Please copy exactly the part of the records below that opens with the line containing "for 100 HCs |" and closes with the line containing "Box | 4000 |", leaving out any pictures.
══ Information
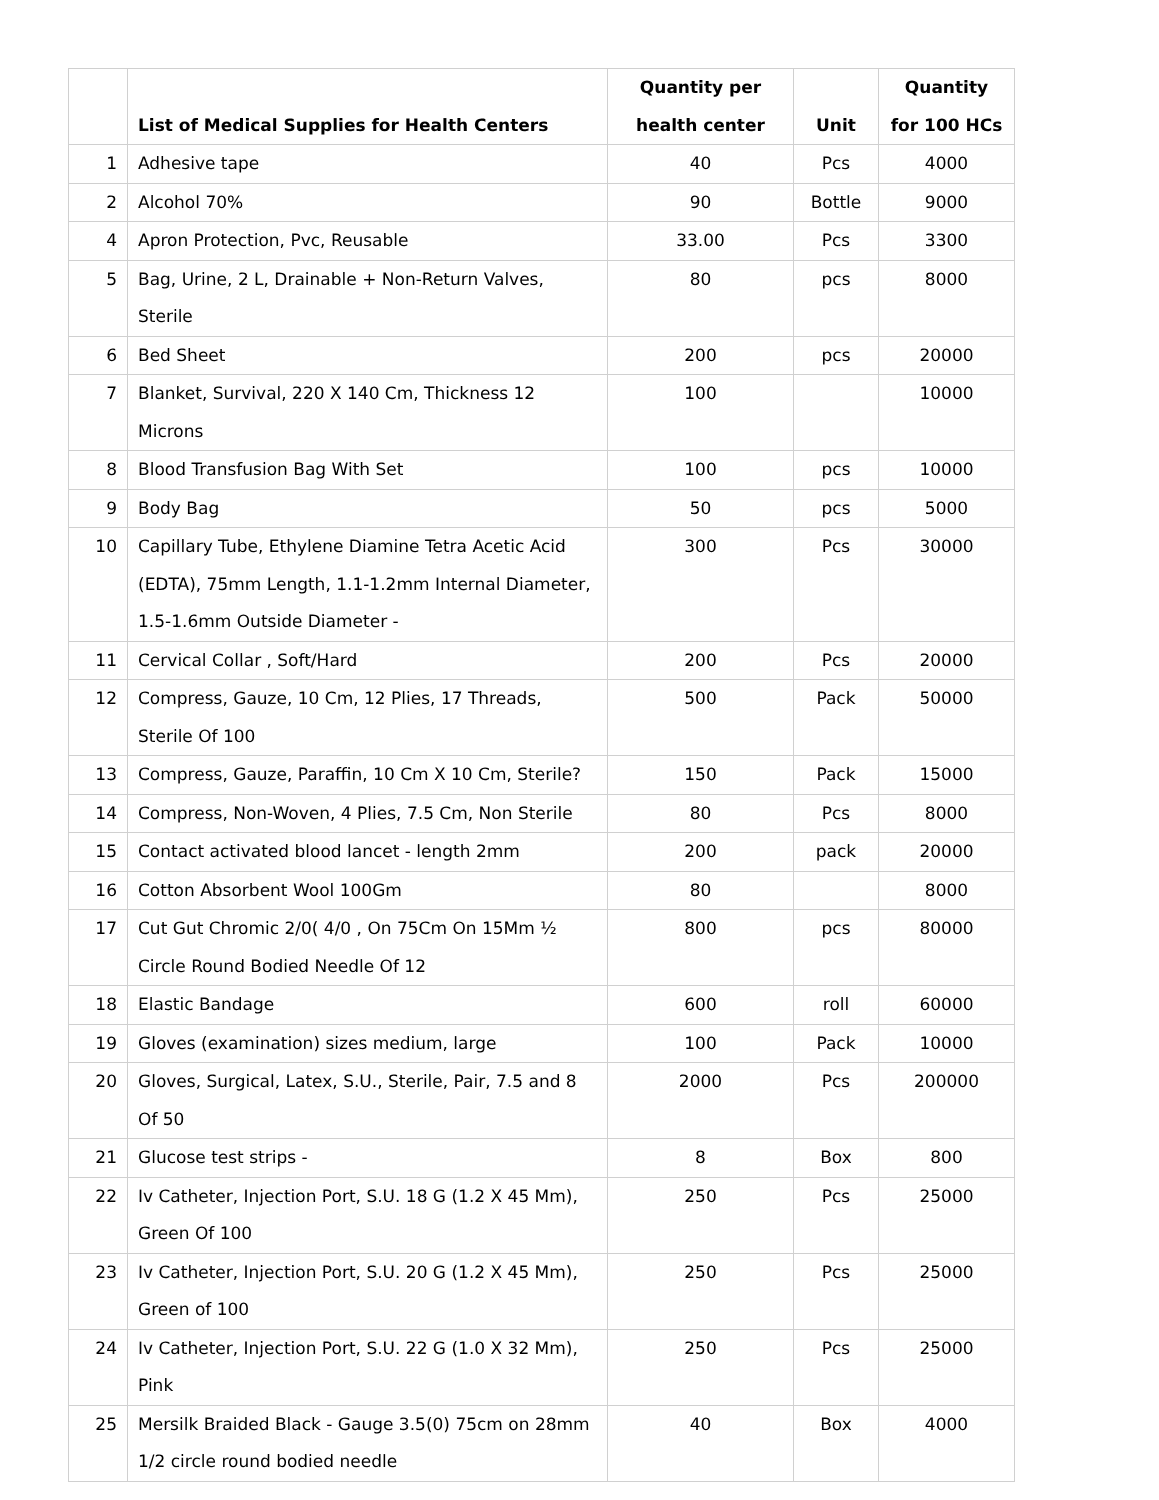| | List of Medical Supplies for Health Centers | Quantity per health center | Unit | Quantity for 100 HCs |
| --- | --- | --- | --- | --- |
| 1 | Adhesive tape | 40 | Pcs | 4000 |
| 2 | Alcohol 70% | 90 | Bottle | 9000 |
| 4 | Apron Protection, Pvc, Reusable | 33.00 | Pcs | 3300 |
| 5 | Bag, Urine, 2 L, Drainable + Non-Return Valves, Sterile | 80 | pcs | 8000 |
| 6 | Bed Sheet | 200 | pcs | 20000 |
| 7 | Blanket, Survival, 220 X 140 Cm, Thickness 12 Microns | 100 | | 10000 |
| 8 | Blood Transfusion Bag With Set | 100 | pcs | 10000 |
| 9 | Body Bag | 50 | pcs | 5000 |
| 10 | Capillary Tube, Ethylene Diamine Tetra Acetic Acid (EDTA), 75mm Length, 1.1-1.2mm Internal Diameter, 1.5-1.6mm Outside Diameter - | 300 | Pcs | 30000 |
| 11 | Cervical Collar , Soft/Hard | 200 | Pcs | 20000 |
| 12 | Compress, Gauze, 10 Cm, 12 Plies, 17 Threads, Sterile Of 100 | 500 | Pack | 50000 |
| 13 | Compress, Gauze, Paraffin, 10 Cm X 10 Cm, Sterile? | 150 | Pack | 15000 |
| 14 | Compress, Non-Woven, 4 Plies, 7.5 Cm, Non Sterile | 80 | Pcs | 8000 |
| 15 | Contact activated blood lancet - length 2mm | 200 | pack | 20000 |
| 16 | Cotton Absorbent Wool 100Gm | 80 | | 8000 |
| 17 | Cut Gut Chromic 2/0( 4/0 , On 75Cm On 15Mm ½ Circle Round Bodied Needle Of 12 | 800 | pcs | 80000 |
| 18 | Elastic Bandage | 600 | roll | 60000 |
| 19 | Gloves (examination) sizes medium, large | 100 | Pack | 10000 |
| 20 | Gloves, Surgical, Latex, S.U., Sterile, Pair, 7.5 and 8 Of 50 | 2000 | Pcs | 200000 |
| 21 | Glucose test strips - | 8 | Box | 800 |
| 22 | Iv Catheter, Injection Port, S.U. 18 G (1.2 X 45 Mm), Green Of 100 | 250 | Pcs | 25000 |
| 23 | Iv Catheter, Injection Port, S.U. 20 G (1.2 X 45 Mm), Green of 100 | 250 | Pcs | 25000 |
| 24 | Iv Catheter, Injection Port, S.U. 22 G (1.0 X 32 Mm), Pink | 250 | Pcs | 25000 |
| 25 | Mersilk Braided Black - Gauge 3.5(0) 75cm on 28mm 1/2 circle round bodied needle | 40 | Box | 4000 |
════
══ Information
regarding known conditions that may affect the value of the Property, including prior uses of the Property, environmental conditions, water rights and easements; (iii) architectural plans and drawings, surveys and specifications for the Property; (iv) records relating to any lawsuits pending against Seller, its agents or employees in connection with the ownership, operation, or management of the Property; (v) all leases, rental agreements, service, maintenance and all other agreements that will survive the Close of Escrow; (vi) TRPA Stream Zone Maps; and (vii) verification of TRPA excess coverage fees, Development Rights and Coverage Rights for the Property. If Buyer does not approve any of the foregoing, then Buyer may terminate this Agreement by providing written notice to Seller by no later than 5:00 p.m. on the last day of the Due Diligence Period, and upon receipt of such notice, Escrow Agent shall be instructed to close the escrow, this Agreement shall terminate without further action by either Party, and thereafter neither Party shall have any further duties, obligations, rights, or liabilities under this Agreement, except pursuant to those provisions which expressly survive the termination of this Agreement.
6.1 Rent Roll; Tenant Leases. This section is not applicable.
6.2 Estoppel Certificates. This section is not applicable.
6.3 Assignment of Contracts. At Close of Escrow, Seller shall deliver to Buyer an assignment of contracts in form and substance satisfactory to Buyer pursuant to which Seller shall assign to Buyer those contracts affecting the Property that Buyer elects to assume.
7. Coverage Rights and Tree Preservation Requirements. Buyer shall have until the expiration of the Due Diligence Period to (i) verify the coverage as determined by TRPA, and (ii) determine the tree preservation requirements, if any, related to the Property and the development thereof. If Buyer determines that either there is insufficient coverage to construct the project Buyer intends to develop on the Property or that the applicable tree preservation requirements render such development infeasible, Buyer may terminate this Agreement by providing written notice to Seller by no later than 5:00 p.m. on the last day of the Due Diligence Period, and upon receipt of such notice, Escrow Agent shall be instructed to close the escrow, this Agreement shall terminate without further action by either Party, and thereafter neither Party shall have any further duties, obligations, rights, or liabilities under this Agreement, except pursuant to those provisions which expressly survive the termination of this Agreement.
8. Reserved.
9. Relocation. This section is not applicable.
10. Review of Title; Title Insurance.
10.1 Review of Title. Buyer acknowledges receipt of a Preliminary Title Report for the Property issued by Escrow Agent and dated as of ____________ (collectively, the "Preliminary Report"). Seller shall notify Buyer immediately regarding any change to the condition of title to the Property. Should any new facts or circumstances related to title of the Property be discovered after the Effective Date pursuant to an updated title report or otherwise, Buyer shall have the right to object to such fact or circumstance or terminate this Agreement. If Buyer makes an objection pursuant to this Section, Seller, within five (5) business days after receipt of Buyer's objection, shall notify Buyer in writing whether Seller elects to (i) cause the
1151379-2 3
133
════
■ Output for this exercise ■
| | List of Medical Supplies for Health Centers | Quantity per health center | Unit | Quantity for 100 HCs |
| --- | --- | --- | --- | --- |
| 1 | Adhesive tape | 40 | Pcs | 4000 |
| 2 | Alcohol 70% | 90 | Bottle | 9000 |
| 4 | Apron Protection, Pvc, Reusable | 33.00 | Pcs | 3300 |
| 5 | Bag, Urine, 2 L, Drainable + Non-Return Valves, Sterile | 80 | pcs | 8000 |
| 6 | Bed Sheet | 200 | pcs | 20000 |
| 7 | Blanket, Survival, 220 X 140 Cm, Thickness 12 Microns | 100 | | 10000 |
| 8 | Blood Transfusion Bag With Set | 100 | pcs | 10000 |
| 9 | Body Bag | 50 | pcs | 5000 |
| 10 | Capillary Tube, Ethylene Diamine Tetra Acetic Acid (EDTA), 75mm Length, 1.1-1.2mm Internal Diameter, 1.5-1.6mm Outside Diameter - | 300 | Pcs | 30000 |
| 11 | Cervical Collar , Soft/Hard | 200 | Pcs | 20000 |
| 12 | Compress, Gauze, 10 Cm, 12 Plies, 17 Threads, Sterile Of 100 | 500 | Pack | 50000 |
| 13 | Compress, Gauze, Paraffin, 10 Cm X 10 Cm, Sterile? | 150 | Pack | 15000 |
| 14 | Compress, Non-Woven, 4 Plies, 7.5 Cm, Non Sterile | 80 | Pcs | 8000 |
| 15 | Contact activated blood lancet - length 2mm | 200 | pack | 20000 |
| 16 | Cotton Absorbent Wool 100Gm | 80 | | 8000 |
| 17 | Cut Gut Chromic 2/0( 4/0 , On 75Cm On 15Mm ½ Circle Round Bodied Needle Of 12 | 800 | pcs | 80000 |
| 18 | Elastic Bandage | 600 | roll | 60000 |
| 19 | Gloves (examination) sizes medium, large | 100 | Pack | 10000 |
| 20 | Gloves, Surgical, Latex, S.U., Sterile, Pair, 7.5 and 8 Of 50 | 2000 | Pcs | 200000 |
| 21 | Glucose test strips - | 8 | Box | 800 |
| 22 | Iv Catheter, Injection Port, S.U. 18 G (1.2 X 45 Mm), Green Of 100 | 250 | Pcs | 25000 |
| 23 | Iv Catheter, Injection Port, S.U. 20 G (1.2 X 45 Mm), Green of 100 | 250 | Pcs | 25000 |
| 24 | Iv Catheter, Injection Port, S.U. 22 G (1.0 X 32 Mm), Pink | 250 | Pcs | 25000 |
| 25 | Mersilk Braided Black - Gauge 3.5(0) 75cm on 28mm 1/2 circle round bodied needle | 40 | Box | 4000 |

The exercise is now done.